W. PAGE KEETON, PROSSER AND KEETON ON TORTS 118-19 (5th ed. 1984).
The majority confuses the issue of informed consent, i.e. was Boruff adequately advised of the risks of the operation, with the issue of consent to Milan's performance of the surgery. Just as a surgeon commits battery by operating on the left ear of a patient who has consented to an operation on the right ear, so a surgeon commits battery by performing a consented-to operation on a patient who has refused permission for the operation to be performed by that particular surgeon. Boruff consented to have Jesseph perform the operation. She did not consent to have Milan perform the operation. In fact, she specifically withheld that consent. I see no difference between the facts before us and a case where a patient consents to hand surgery and receives foot surgery instead. In both situations, the consent is limited and if that limit is crossed, a battery occurs.

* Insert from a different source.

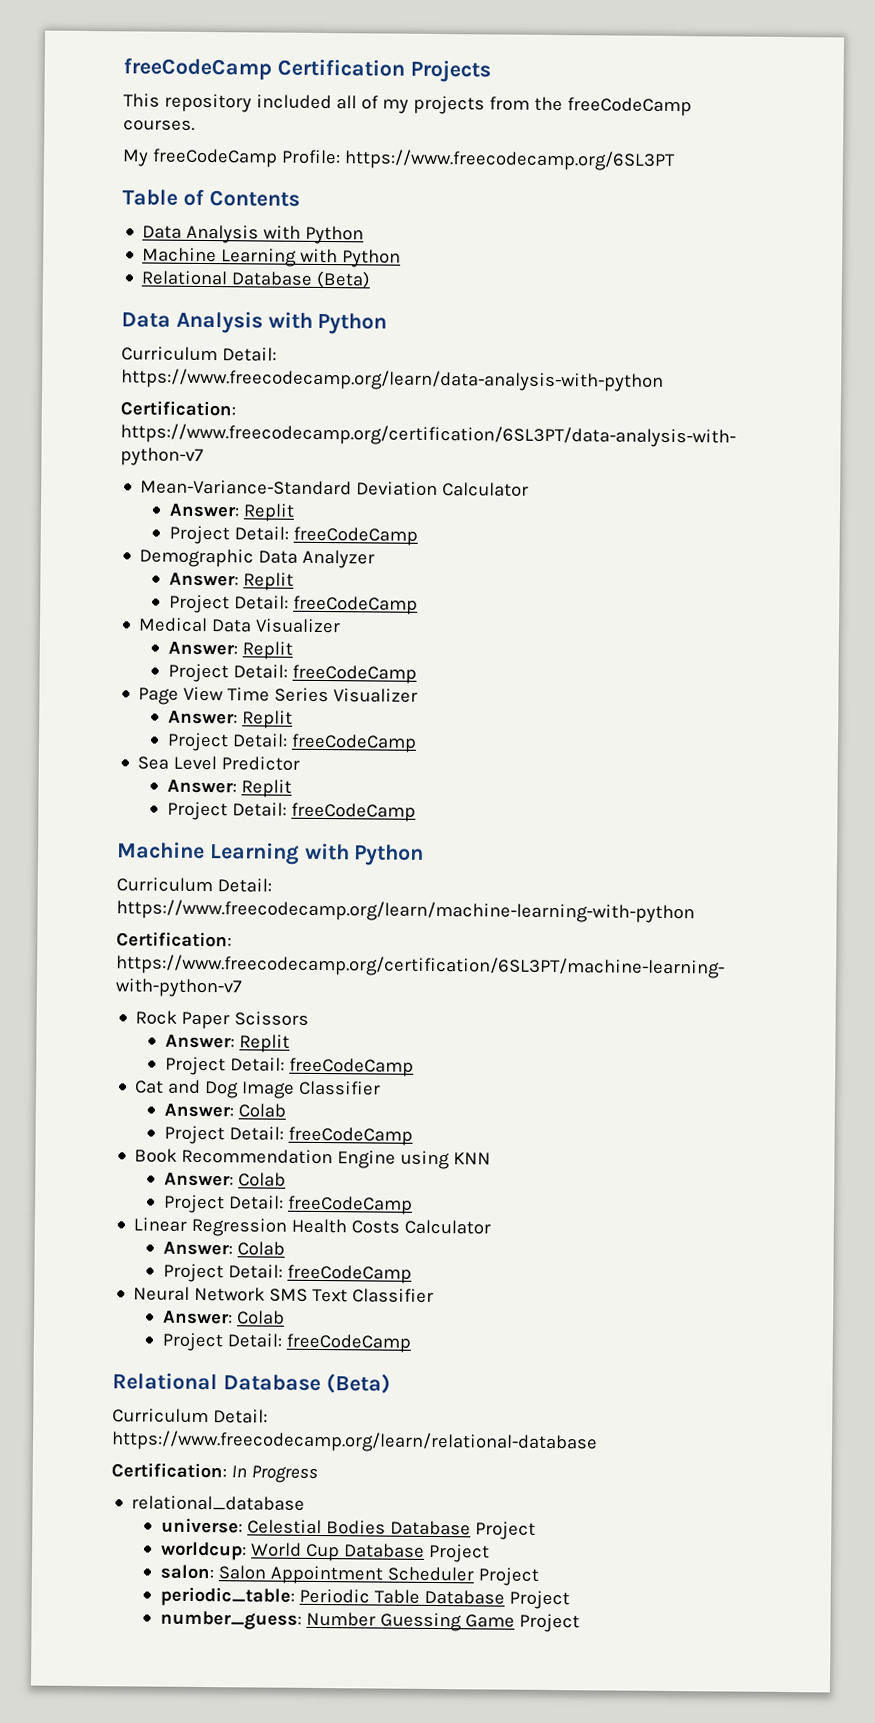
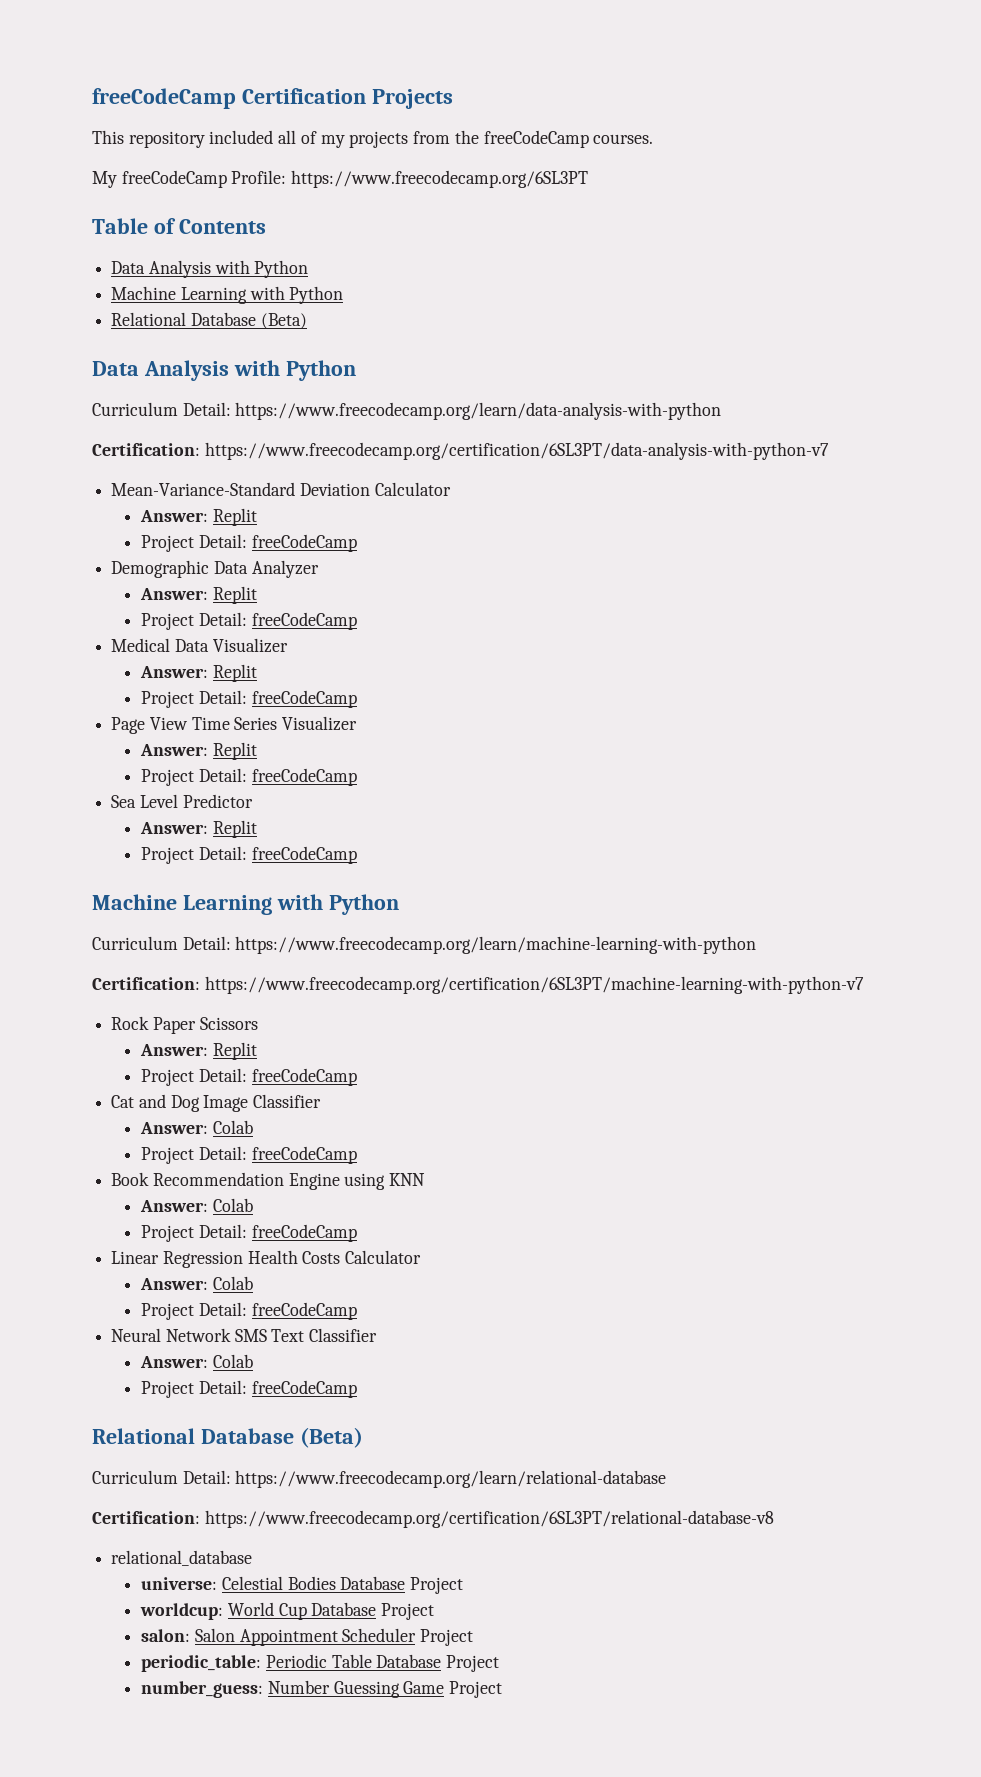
[230,1465,318,1483] In Progress -> [204,1510,774,1528] https://www.freecodecamp.org/certification/6SL3PT/relational-database-v8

*1300 The pleading filed by Boruff, while erroneously referring to battery as a negligent rather than intentional tort, sufficiently identifies a cause of action outside the Medical Malpractice Act. Boruff alleges that Milan committed a battery when he performed an operation on her without her consent. In order to prove her battery allegation, she needs to show a non-consensual harmful or offensive contact (operation) resulting from an act intended to cause her to suffer the contact (use of hand or surgical instrument to invade her body). Milan's ignorance that Boruff not only did not consent to his performance of the operation, but specifically withheld consent, is not a defense. A mistaken belief that consent has been granted will not excuse or justify the conduct.

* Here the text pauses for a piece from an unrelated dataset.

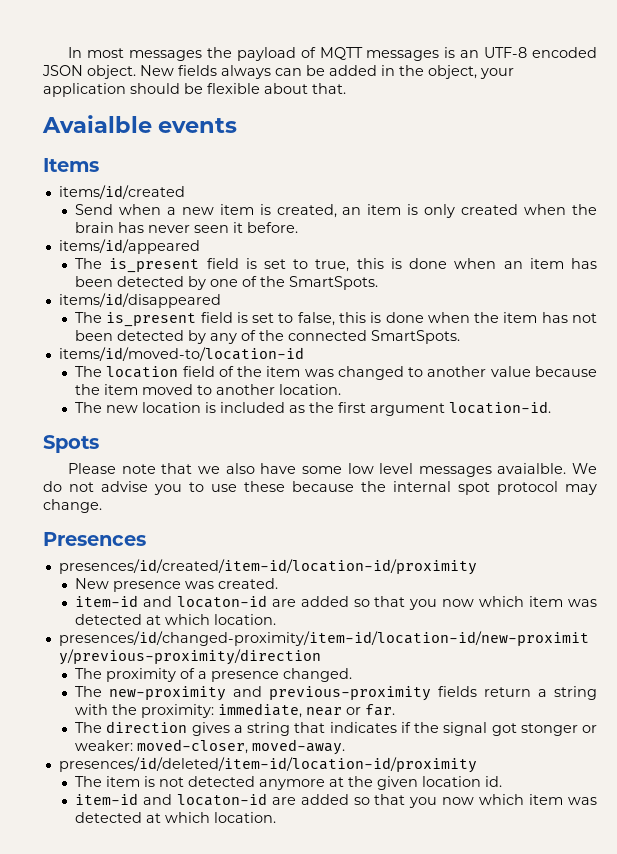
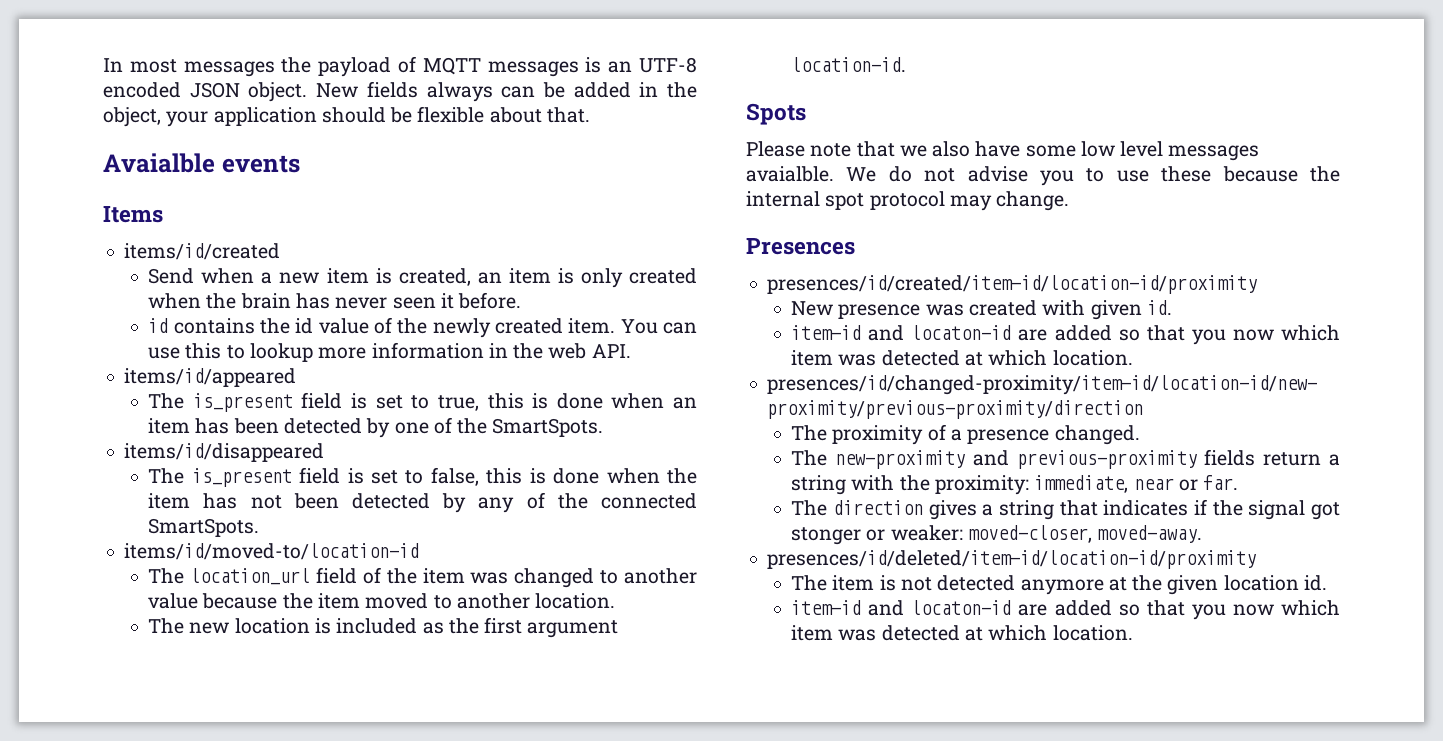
(299, 227) none -> [148,317,698,338] [148,342,631,362] // id contains the id value of the newly created item. You can use this to lookup more information in the web API.
[106,366,179,378] location -> [190,568,311,585] location_url
[218,578,279,589] created. -> [969,300,1172,320] created with given id.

The question is not whether Milan's surgical technique was compatible with the standard of care for doctors in that area. The success or failure of the operation is immaterial to the battery claim. Had the operation been completely successful, Boruff would still be entitled to damages if she proved the elements of her claim.
NOTES
[1]  IND. CODE 16-9.5-1-1 et seq.
[2]  By the time of the hearing, the case had been venued to the Hendricks Circuit Court. The motion to dismiss also argued improper venue, and the doctors are correct that the court should have dismissed the action because of improper venue. The operation was performed at Bloomington Hospital, and both plaintiffs and both defendants reside in Monroe County. If this case proceeds after the medical review panel has issued its opinion, Monroe County is the preferred venue. See Cullen v. Wildman (1990), Ind. App., 550 N.E.2d 821.
[3]  Negligent battery, of course, does not exist: battery is an intentional tort, not a tort of negligence. Revord v. Russell (1980), Ind. App., 401 N.E.2d 763, 766.
[4]  The Boruffs impliedly agree with this view, since their proposed complaint filed with the Commissioner of Insurance is identical to their complaint filed in Marion Superior Court.